An "actor" is any principal that appears in events: user accounts, service principals, API keys, CI bots. If mallcop hasn't seen this actor before, it's flagged. Applies to all sources and event types.

Finding: new-actor [warn]
  Actor:   deploy-bot-staging (service principal)
  Source:  azure
  First seen: 2026-03-11T01:52Z

  Triage context:
  - Created by: baron@3dl.dev
  - Azure CLI, not portal
  - Matches recent deployment repo setup pattern

Most new-actor findings are resolved at triage in one LLM call. The actor checks the baseline, sees the creating user's recent activity, and resolves if it fits a known pattern (onboarding, CI setup, etc.).

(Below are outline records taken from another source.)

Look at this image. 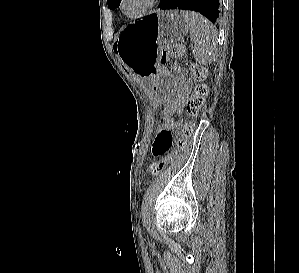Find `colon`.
<instances>
[{"mask_svg":"<svg viewBox=\"0 0 299 273\" xmlns=\"http://www.w3.org/2000/svg\"><path fill=\"white\" fill-rule=\"evenodd\" d=\"M183 51L180 44H168L162 47L161 63L166 64L171 58L179 56ZM177 88L173 97L165 105L162 116L164 123L170 124L173 122L174 116L181 110L183 105H186L188 114L191 117H196L202 108L208 93L207 86L202 83L205 72L201 66L193 65L191 72L198 84L190 91L189 83L182 72L176 68ZM195 128L194 121L186 122L182 127L181 136L176 140L174 149L164 156L161 160L153 162L149 167V172L152 176H157L162 173L168 165L175 161L181 151L185 148L188 139L192 136Z\"/></svg>","mask_w":299,"mask_h":273,"instance_id":"5ec220e1","label":"colon"}]
</instances>
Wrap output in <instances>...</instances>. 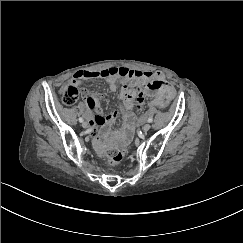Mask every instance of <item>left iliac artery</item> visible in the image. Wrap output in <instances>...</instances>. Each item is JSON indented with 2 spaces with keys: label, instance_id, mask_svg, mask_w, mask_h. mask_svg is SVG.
<instances>
[{
  "label": "left iliac artery",
  "instance_id": "1",
  "mask_svg": "<svg viewBox=\"0 0 243 243\" xmlns=\"http://www.w3.org/2000/svg\"><path fill=\"white\" fill-rule=\"evenodd\" d=\"M153 121V118L152 117H149L148 118V122L151 123Z\"/></svg>",
  "mask_w": 243,
  "mask_h": 243
}]
</instances>
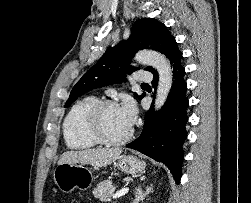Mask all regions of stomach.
Listing matches in <instances>:
<instances>
[{
	"label": "stomach",
	"instance_id": "obj_1",
	"mask_svg": "<svg viewBox=\"0 0 251 203\" xmlns=\"http://www.w3.org/2000/svg\"><path fill=\"white\" fill-rule=\"evenodd\" d=\"M114 165L126 174L142 172L146 167L144 161L131 155L119 156ZM53 177L57 187L64 193H70L76 188L87 190L94 180L91 170L77 163L59 164L54 170Z\"/></svg>",
	"mask_w": 251,
	"mask_h": 203
}]
</instances>
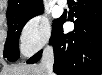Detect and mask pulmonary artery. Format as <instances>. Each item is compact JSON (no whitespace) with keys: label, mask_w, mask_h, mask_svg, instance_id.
Here are the masks:
<instances>
[{"label":"pulmonary artery","mask_w":102,"mask_h":75,"mask_svg":"<svg viewBox=\"0 0 102 75\" xmlns=\"http://www.w3.org/2000/svg\"><path fill=\"white\" fill-rule=\"evenodd\" d=\"M58 3H59L60 5H64V4L66 3V0H59Z\"/></svg>","instance_id":"1"}]
</instances>
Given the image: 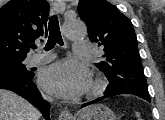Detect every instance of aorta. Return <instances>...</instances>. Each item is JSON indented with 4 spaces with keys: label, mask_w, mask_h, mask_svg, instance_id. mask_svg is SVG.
Listing matches in <instances>:
<instances>
[{
    "label": "aorta",
    "mask_w": 165,
    "mask_h": 120,
    "mask_svg": "<svg viewBox=\"0 0 165 120\" xmlns=\"http://www.w3.org/2000/svg\"><path fill=\"white\" fill-rule=\"evenodd\" d=\"M64 35L69 39H80L87 33L83 21L78 18L66 20L63 25Z\"/></svg>",
    "instance_id": "obj_1"
}]
</instances>
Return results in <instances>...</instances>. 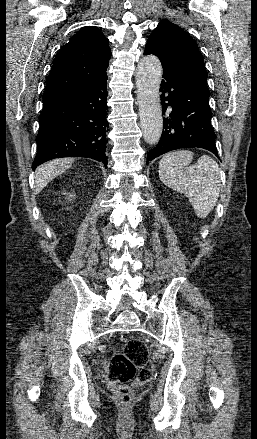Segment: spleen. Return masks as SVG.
<instances>
[{
	"label": "spleen",
	"instance_id": "obj_1",
	"mask_svg": "<svg viewBox=\"0 0 257 439\" xmlns=\"http://www.w3.org/2000/svg\"><path fill=\"white\" fill-rule=\"evenodd\" d=\"M193 152L178 150L165 154L159 162V177L169 188L186 195L196 216L205 219L219 197V167L207 155L190 165Z\"/></svg>",
	"mask_w": 257,
	"mask_h": 439
}]
</instances>
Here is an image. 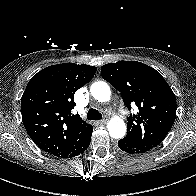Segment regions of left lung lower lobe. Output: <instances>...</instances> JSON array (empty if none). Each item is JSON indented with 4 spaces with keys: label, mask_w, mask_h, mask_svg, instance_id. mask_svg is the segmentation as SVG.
<instances>
[{
    "label": "left lung lower lobe",
    "mask_w": 196,
    "mask_h": 196,
    "mask_svg": "<svg viewBox=\"0 0 196 196\" xmlns=\"http://www.w3.org/2000/svg\"><path fill=\"white\" fill-rule=\"evenodd\" d=\"M118 146L120 147V149L129 154L145 153L150 150L149 148L135 144L126 138L119 140Z\"/></svg>",
    "instance_id": "left-lung-lower-lobe-1"
}]
</instances>
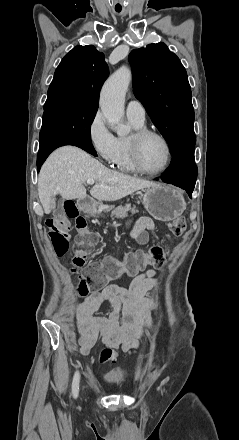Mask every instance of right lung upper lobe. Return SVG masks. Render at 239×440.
Listing matches in <instances>:
<instances>
[{
	"label": "right lung upper lobe",
	"instance_id": "1",
	"mask_svg": "<svg viewBox=\"0 0 239 440\" xmlns=\"http://www.w3.org/2000/svg\"><path fill=\"white\" fill-rule=\"evenodd\" d=\"M108 75L103 53L93 45L76 46L57 67L45 105L64 102L97 110L99 92Z\"/></svg>",
	"mask_w": 239,
	"mask_h": 440
}]
</instances>
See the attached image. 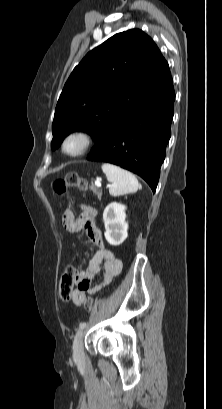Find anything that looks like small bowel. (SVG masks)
Here are the masks:
<instances>
[{
  "mask_svg": "<svg viewBox=\"0 0 222 409\" xmlns=\"http://www.w3.org/2000/svg\"><path fill=\"white\" fill-rule=\"evenodd\" d=\"M83 212L75 218L71 210L66 209L63 213V226L71 233L85 231L89 238L96 244V251L90 261L89 267L74 269L72 277L76 289L72 292V301L76 306L84 304L88 295L95 294L101 288L108 285L116 277L121 269L122 262L112 251L104 246L100 230L94 225L96 210L89 205H82ZM101 269L104 270V280L101 284L91 286V280Z\"/></svg>",
  "mask_w": 222,
  "mask_h": 409,
  "instance_id": "c3829d8e",
  "label": "small bowel"
}]
</instances>
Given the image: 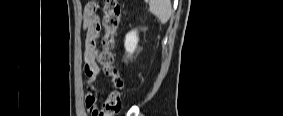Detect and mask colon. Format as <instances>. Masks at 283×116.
I'll return each mask as SVG.
<instances>
[{
	"instance_id": "1",
	"label": "colon",
	"mask_w": 283,
	"mask_h": 116,
	"mask_svg": "<svg viewBox=\"0 0 283 116\" xmlns=\"http://www.w3.org/2000/svg\"><path fill=\"white\" fill-rule=\"evenodd\" d=\"M103 24L105 34L101 41V52L99 62L105 76L110 80V92L100 109H95L93 115L102 113L103 116H114L121 109V94L125 84L122 75L115 63L114 48L116 45V34L121 24V6L118 0L104 1Z\"/></svg>"
}]
</instances>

Tuning: baseline.actor_min_events controls how many events an actor needs before being "known".

priv-escalation

Fires when an event indicates elevated permissions.

New admin role, new repo owner, new org admin, new subscription-level role assignment. Severity is critical. Goes directly to investigation if triage can't attribute it to a known human action in context.

Sources: azure, github, m365

Event types watched: role_assignment, collaborator_added, permission_change, admin_action

auth-failure-burst

Fires on N+ authentication failures within a time window.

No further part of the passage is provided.